«À Charleroi, les regrets ont laissé la place à l’espoir»

Philippe Genion porte sa ville dans l’âme, le cœur et l’estomac. Il se réjouit des métamorphoses en cours tout en saluant «l’esprit carolo» toujours vivace.

Interview : SEBASTIEN GILLES

Personnage hors-norme, au CV aussi rebondi que sa silhouette (lire le portrait), Philippe Genion est avant tout un véritable Carolo, capable de rire de tout mais également fier des récents tournants positifs pris par sa ville. Il souligne également ce qui n’a jamais changé, et ne doit jamais changer, dans la première métropole de Wallonie.

Philippe Genion, pourquoi faut-il se rendre à Charleroi?

Parce que c’est le centre du monde, c’est ce que chacun devrait dire du lieu où il vit. C’est égocentrique de ma part mais, pour ma défense, l’égocentrisme, c’est la première chose que l’on inculque au nourrisson. J’ai eu l’occasion, au fil des années, de m’installer à Bruxelles, Paris, New York ou San Francisco, mais si je suis resté à Charleroi, c’est parce que c’est une ville unique.

En quoi est-elle unique, justement?

Les gens qui connaissent Charleroi le savent déjà, ce sont les gens qui en sont la première richesse. Le touriste d’un jour risque fort d’être surpris, et ce n’est qu’un exemple, s’il demande son chemin. Il y a de fortes chances qu’au lieu de recevoir des instructions claires, il se fasse, en fait, accompagner jusqu’à sa destination et que le Carolo en profite pour entamer la conversation. C’est d’autant plus marqué que le centre-ville, ceinturé par le ring R9, est tout petit, alors qu’on parle de la plus grande ville de Wallonie.

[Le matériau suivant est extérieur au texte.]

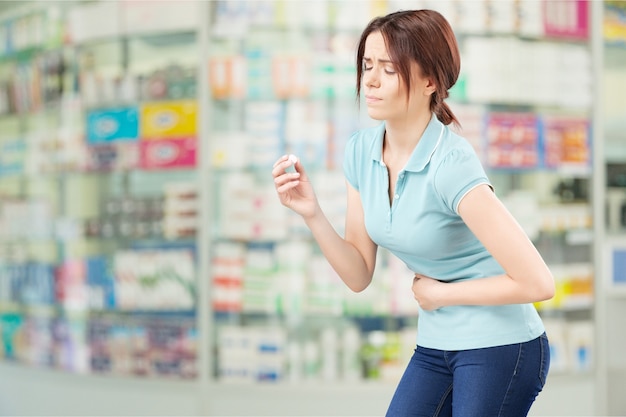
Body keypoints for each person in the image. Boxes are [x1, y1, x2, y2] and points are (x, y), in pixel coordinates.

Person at [272, 9, 554, 417]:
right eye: (367, 65)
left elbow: (538, 282)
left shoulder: (451, 163)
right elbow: (357, 274)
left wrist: (442, 294)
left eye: (388, 69)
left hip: (501, 343)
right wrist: (311, 213)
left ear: (430, 81)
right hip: (437, 343)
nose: (369, 80)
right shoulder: (360, 151)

Que peuvent faire les gens qui ne connaissent pas Charleroi?

Venir nous découvrir, avec appétit. Nous avons à boire et à manger à toute heure, ce qui n’est pas le cas de toutes les villes belges.

Est-ce uniquement par le ventre que Charleroi peut séduire?

Bien sûr que non, le patrimoine architectural, Art nouveau, Art déco, est connu, la vivacité de l’offre culturelle n’est plus à prouver. Et, plus sérieusement, Charleroi bouge beaucoup, évolue, et ce n’est pas fini. Les grands travaux de la ville-basse, avant ceux de la ville-haute, c’est beaucoup de bruit et de poussière à subir mais il faut avoir confiance dans cet avenir qui se construit. Les regrets du passé ont laissé la place à de l’espoir.

Comme l’espoir de comprendre pourquoi vous n’êtes pas une plus grosse vedette?

Comment, plus grosse? (rires) Je pèse 0,21 tonne! Ça ne suffit pas? D’ailleurs, le nouveau centre commercial Rive Gauche, c’est bien beau. Mais à quoi ça sert d’avoir autant d’enseignes de prêt-à-porter si aucun magasin n’a de vêtement à ma taille? (rires).